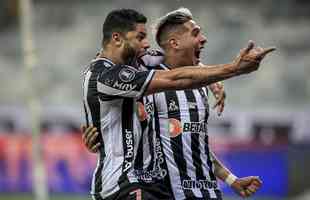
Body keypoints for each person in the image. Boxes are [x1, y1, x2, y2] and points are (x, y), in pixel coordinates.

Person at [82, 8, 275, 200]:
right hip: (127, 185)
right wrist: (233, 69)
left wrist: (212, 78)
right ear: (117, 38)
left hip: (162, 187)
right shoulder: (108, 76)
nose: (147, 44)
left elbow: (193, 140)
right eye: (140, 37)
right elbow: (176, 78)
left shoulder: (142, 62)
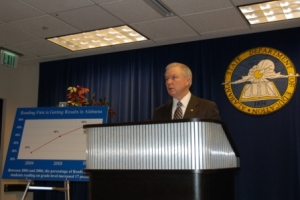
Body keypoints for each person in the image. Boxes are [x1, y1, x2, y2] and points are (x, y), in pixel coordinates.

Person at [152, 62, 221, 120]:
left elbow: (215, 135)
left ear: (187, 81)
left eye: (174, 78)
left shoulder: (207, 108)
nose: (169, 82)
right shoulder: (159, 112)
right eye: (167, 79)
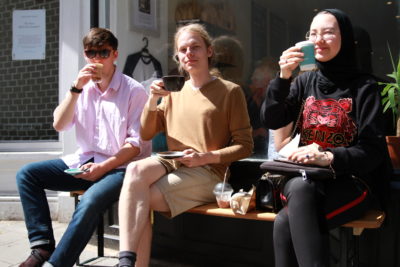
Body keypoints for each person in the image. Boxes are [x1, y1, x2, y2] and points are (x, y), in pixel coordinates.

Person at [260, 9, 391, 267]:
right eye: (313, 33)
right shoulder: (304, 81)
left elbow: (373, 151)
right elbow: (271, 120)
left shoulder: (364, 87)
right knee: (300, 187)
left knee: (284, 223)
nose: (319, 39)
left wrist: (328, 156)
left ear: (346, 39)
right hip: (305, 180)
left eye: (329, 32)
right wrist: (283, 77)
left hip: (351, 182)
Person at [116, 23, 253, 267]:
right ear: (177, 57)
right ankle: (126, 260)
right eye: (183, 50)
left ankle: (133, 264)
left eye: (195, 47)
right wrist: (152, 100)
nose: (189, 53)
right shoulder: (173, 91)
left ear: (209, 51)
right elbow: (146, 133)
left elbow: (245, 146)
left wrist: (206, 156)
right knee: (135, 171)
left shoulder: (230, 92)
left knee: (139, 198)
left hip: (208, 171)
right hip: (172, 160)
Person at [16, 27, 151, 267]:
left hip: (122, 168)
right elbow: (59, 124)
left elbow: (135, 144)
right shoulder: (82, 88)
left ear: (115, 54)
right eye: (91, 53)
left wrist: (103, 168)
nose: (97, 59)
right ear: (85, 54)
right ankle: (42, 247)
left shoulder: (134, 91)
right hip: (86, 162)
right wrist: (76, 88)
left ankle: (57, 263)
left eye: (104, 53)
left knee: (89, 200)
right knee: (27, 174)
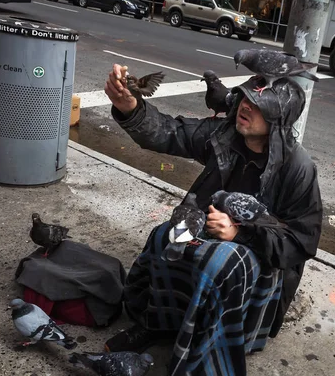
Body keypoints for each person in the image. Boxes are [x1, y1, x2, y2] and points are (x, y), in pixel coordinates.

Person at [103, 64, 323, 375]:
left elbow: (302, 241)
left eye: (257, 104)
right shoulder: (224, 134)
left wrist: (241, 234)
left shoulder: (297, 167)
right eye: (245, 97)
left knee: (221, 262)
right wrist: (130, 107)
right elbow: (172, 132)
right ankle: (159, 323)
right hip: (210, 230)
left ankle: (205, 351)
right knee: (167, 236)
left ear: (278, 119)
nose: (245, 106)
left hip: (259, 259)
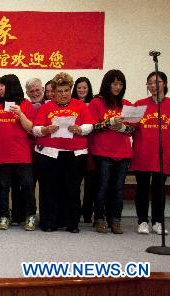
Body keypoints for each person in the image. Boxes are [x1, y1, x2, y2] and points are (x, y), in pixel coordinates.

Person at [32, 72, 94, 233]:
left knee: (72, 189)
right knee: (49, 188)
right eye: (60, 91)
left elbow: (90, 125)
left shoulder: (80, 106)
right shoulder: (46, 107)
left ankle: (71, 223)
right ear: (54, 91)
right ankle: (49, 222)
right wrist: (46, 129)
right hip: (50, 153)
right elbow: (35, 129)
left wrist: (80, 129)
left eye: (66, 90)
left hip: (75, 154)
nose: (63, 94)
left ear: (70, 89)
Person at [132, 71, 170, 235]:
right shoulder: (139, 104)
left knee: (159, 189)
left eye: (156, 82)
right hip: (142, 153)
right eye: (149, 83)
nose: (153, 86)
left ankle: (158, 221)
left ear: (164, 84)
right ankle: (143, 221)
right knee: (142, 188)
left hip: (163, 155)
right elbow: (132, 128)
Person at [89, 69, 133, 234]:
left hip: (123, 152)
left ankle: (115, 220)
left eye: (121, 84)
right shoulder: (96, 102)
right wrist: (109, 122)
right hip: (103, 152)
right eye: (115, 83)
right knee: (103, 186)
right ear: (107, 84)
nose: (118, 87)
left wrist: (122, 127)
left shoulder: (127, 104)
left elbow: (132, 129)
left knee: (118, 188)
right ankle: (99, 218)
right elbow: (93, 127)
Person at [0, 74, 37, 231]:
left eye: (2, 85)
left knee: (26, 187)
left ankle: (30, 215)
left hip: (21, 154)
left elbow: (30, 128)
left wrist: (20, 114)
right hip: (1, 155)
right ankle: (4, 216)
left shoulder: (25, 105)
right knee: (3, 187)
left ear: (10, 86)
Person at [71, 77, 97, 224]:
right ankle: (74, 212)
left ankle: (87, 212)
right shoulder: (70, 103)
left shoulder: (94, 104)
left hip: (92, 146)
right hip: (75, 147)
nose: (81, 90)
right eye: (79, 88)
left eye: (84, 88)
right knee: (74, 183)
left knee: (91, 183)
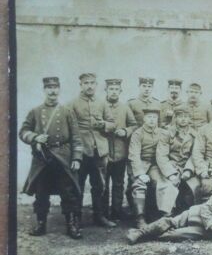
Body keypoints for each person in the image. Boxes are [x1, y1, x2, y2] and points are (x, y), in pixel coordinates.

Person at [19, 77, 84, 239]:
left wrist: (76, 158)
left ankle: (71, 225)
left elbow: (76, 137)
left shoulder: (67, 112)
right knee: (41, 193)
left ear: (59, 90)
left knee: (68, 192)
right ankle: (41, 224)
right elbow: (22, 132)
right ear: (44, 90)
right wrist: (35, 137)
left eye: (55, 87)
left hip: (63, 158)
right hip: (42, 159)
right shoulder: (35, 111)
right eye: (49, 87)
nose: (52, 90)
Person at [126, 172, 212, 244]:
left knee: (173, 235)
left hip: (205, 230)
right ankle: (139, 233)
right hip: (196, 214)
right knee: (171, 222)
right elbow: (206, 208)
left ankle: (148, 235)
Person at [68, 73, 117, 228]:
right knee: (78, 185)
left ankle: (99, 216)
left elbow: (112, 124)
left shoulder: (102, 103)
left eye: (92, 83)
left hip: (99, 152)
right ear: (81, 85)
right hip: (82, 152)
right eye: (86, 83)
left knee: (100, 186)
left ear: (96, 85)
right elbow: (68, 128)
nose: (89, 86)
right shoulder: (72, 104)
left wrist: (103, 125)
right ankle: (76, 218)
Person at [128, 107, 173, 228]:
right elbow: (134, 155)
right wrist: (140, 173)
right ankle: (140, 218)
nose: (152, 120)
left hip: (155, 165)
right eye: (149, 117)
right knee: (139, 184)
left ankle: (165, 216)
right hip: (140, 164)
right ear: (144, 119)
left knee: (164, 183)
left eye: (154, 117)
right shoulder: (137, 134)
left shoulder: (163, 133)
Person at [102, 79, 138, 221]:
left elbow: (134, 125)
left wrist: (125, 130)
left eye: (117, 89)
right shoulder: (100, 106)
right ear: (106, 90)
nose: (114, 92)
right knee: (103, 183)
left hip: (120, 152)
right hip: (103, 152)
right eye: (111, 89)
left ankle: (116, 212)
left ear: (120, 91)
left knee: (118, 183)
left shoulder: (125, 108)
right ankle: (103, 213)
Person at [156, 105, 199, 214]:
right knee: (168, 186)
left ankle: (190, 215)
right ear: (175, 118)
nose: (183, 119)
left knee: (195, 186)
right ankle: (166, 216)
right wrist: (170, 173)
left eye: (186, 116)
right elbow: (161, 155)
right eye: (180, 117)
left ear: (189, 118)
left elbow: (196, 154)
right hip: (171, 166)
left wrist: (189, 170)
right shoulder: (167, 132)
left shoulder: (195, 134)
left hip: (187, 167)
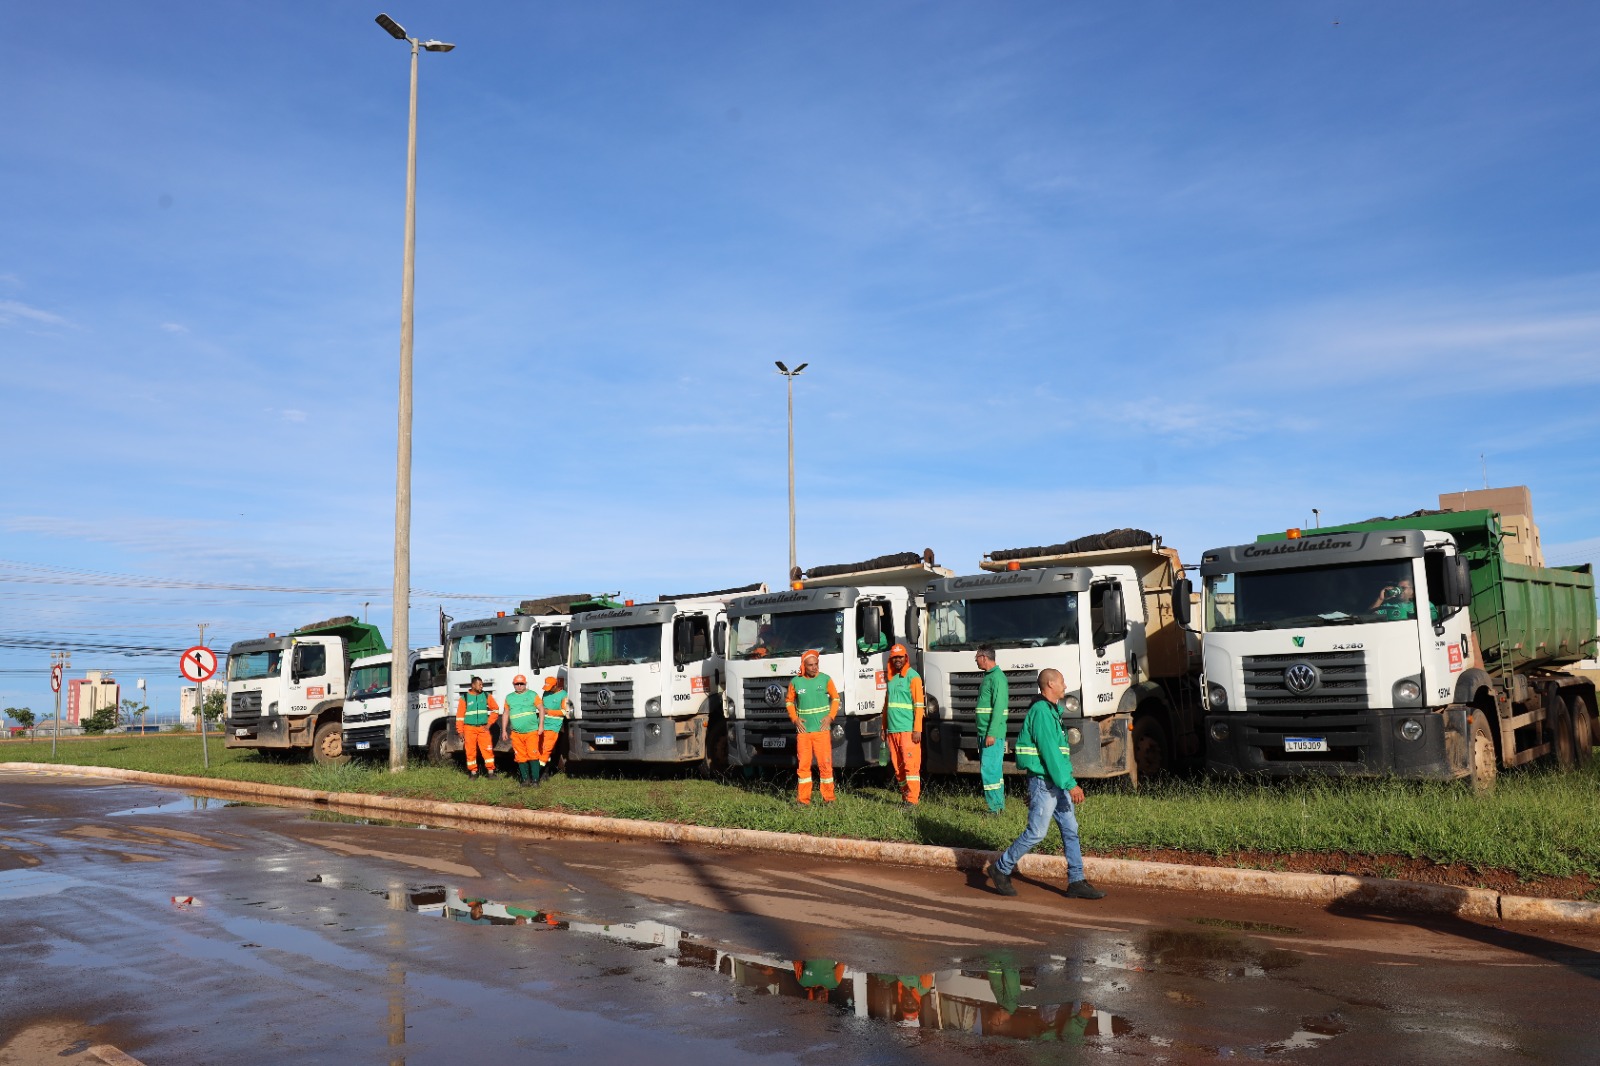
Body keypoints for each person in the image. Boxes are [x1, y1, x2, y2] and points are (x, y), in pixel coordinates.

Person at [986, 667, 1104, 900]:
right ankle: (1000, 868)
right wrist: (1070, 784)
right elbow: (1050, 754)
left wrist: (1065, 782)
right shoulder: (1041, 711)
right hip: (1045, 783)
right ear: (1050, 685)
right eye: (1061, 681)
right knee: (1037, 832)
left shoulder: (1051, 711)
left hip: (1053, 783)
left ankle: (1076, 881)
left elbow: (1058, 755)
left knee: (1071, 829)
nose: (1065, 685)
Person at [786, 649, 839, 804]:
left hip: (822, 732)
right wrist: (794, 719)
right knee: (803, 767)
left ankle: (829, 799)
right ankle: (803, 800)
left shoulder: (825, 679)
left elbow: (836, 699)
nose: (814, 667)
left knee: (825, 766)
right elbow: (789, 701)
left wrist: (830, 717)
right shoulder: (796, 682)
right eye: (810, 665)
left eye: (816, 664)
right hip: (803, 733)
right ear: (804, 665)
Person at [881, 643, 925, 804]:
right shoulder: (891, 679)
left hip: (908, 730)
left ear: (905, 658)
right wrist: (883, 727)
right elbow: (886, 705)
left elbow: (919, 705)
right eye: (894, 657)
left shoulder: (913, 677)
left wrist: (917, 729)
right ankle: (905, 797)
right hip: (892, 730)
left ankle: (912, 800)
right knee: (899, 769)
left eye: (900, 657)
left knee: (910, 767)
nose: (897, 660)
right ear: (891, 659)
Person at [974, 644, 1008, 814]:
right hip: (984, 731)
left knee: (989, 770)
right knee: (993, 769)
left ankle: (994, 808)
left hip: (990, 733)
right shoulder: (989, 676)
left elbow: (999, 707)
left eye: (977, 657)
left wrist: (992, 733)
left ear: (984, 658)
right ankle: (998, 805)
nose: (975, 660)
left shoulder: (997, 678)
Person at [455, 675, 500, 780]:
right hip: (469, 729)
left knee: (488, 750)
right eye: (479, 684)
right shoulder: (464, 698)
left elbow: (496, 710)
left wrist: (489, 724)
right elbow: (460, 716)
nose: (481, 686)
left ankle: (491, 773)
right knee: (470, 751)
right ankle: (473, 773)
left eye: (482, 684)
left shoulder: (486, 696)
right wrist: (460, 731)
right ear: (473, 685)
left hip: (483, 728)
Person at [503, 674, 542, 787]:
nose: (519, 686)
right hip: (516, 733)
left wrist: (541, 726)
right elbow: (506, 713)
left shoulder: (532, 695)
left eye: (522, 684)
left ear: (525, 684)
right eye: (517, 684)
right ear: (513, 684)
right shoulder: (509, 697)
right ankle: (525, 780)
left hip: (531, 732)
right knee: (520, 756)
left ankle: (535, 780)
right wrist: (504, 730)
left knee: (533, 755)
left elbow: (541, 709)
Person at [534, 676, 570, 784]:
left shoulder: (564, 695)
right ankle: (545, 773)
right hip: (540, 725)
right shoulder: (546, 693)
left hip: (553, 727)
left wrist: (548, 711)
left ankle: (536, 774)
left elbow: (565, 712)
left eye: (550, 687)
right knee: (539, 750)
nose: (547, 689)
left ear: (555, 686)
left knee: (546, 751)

┄┄┄┄┄┄┄┄┄┄┄┄┄┄┄┄┄┄┄┄

Scan the records above for the lines holding "left ankle: (71, 223)" and "left shoulder: (127, 104)". Transcribe those two and every line between them word for word, and no others.

left ankle: (71, 223)
right ear: (54, 91)
right ankle: (49, 222)
right wrist: (46, 129)
right hip: (50, 153)
right elbow: (35, 129)
left wrist: (80, 129)
left eye: (66, 90)
left hip: (75, 154)
nose: (63, 94)
left ear: (70, 89)
Person at [132, 71, 170, 235]:
right shoulder: (139, 104)
left knee: (159, 189)
left eye: (156, 82)
right hip: (142, 153)
right eye: (149, 83)
nose: (153, 86)
left ankle: (158, 221)
left ear: (164, 84)
right ankle: (143, 221)
right knee: (142, 188)
left hip: (163, 155)
right elbow: (132, 128)
Person at [89, 69, 133, 234]:
left hip: (123, 152)
left ankle: (115, 220)
left eye: (121, 84)
right shoulder: (96, 102)
right wrist: (109, 122)
right hip: (103, 152)
right eye: (115, 83)
right knee: (103, 186)
right ear: (107, 84)
nose: (118, 87)
left wrist: (122, 127)
left shoulder: (127, 104)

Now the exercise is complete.